マトイはなぜか目を逸らし、小さな声で答える。
「……まぁ、本人がやりたいと言うならいいんじゃないかな」
「?」
「……どうせアイドルができなくなるなら、他にやれることがあったほうがこの子の為だからね。しかしキミ、神様の遣いにするって神使にするってことだろ? そんなことができるのかい?」
「うん、前に一回やったことがあるよ」
ライアスは、その時神使にしたのが猫だったことは黙っておくことにした。
まぁ、こちらも狼であるならたいした差ではないだろうし。
「そうか。いや、妖魔を神使にするというのは、わりと高位の神職か手練れの陰陽師でないとできないと聞いていたからね。ちょっと驚いているよ」
「俺は神様の使徒だから、そのどちらでもないけどね」
やってることは一緒だろうけど、とライアスは続けた。
「さて、それじゃあさっそく」
『ねぇライアス、ちょっと』
「ん?」
くいくいっと御守袋を引かれ、ライアスはツッキーたちから少し離れたところに連れていかれた。
「なにかな?」
『あの自称アイドルを私の神使にするという話になってますけど』
「うん」
『私、それ嫌なんですが』
「え」
ウルスラの言葉に、ライアスはポカンとする。
『いや、え、じゃなくてですね。そもそもライアス、その話手前で私にしてました?』
「してない」
『なんの相談もなしでいきなりそんなこと決められても困るんですけど』
ライアスは困り顔を浮かべた。
「え、なんで嫌なの? ツッキーちゃんの胸が大きいから?」
『さすがにここまで来てそんな理由ではないですよ!? 確かにちょっと見ていて腹は立ちますけど』
「腹は立つのね……」
『けど、それ以上に重要なことがあります。以前にミケを神使にしたときは、貴方はどういう状態でした?』
ライアスは少し頭を使った。
「あー、神様がやってきて一時的に強化してもらってたんだっけ?」
『はい。今のライアスならあの時の状態は越えているんですけど、今回は相手がさらに大きいので、神使になーれをするにはまた私がそちらに行かなくてはなりませんわ』
「じゃあ来てよ。その分の徳点を使うからさ」
ウルスラは、ぐっと言葉に詰まった。
『……あ、あのですね、実は私、今ちょっとだらしのない格好をしていてですね、そんな姿でそちらに行くのはー』
「大丈夫、俺そんなの気にしないからさ」
『貴方が気にしなくても私が気にするというか……! そ、それにですね、わざわざあの子を神使にしなくても、他に解決方法はあるのではないでしょうか……?』
「あるかもしれないけど、ツッキーちゃんを神使にするのが一番八方丸く収まると思うよ。神様だってそう思わない?」
『それは、そうなんですが……』
言われたとおり、ウルスラも理解はしている。
今回の件でツッキーを退治しないのであれば、神使にして妖魔ではなくするのが、後々一番もめ事が起きにくいはずだ。

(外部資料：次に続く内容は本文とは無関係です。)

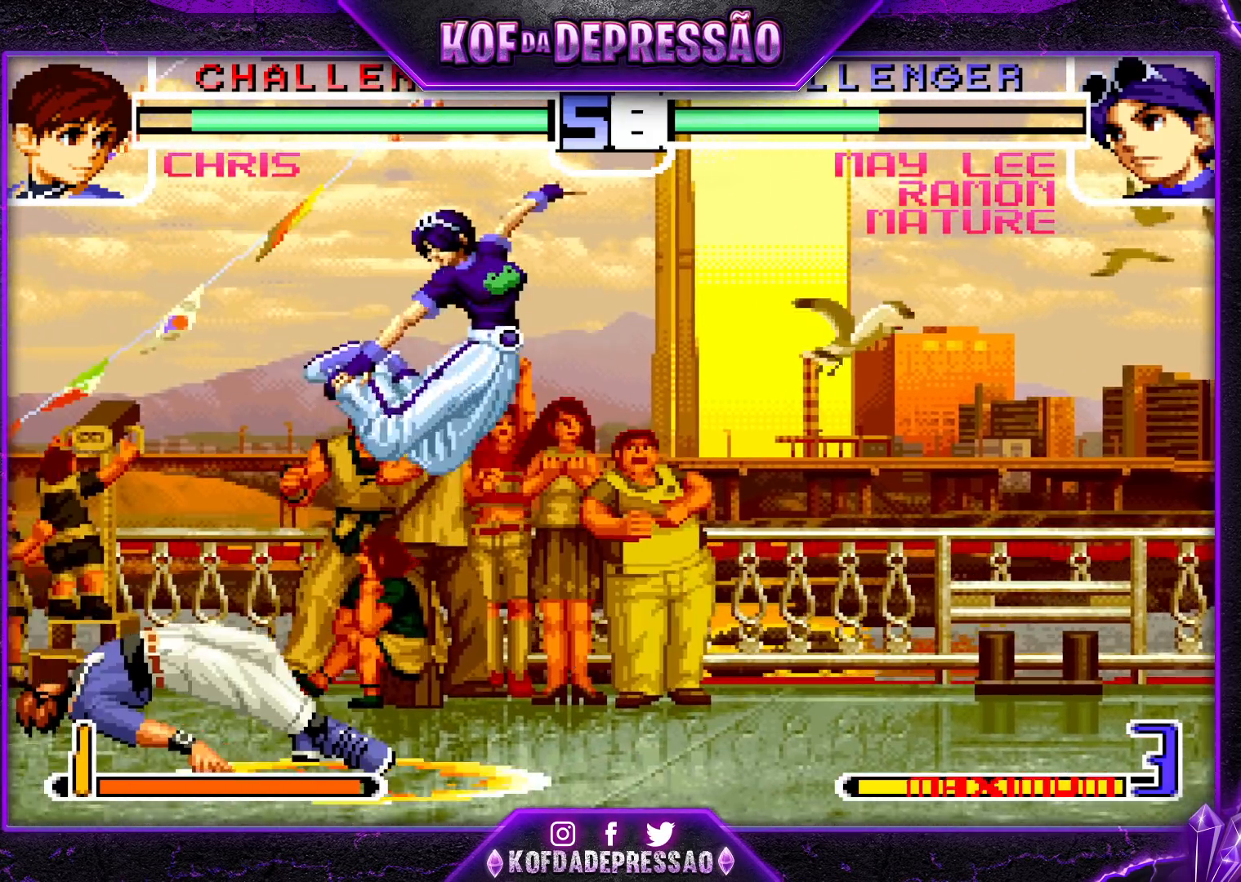
{"buttons": [], "left_stick": "left", "events": [[33, "CROSS", "up"], [33, "R1", "up"], [267, "left_stick", "left"], [333, "left_stick", "center"], [383, "left_stick", "left"]]}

ベガの標的ではなくなるし、友人のマトイも納得してくれている。
アイドルをやめるにあたり、神様の声が聞こえて巫女になったとなれば、ただやめるよりもあの男連中を納得させられるだろう。
ヘイアン城に連れていって、レンゲあたりに巫女としての礼儀作法を住み込みで教えてもらうようにすれば、それがレンゲからの報酬ということで退魔師連中への顔も立つ。
なにより、神使にしてしまえばそれはウルスラの力にもなる。
自分の力を込められる存在が多ければ、やれることも増えるだろう。
そこまでウルスラも分かっている。
分かっているのだが。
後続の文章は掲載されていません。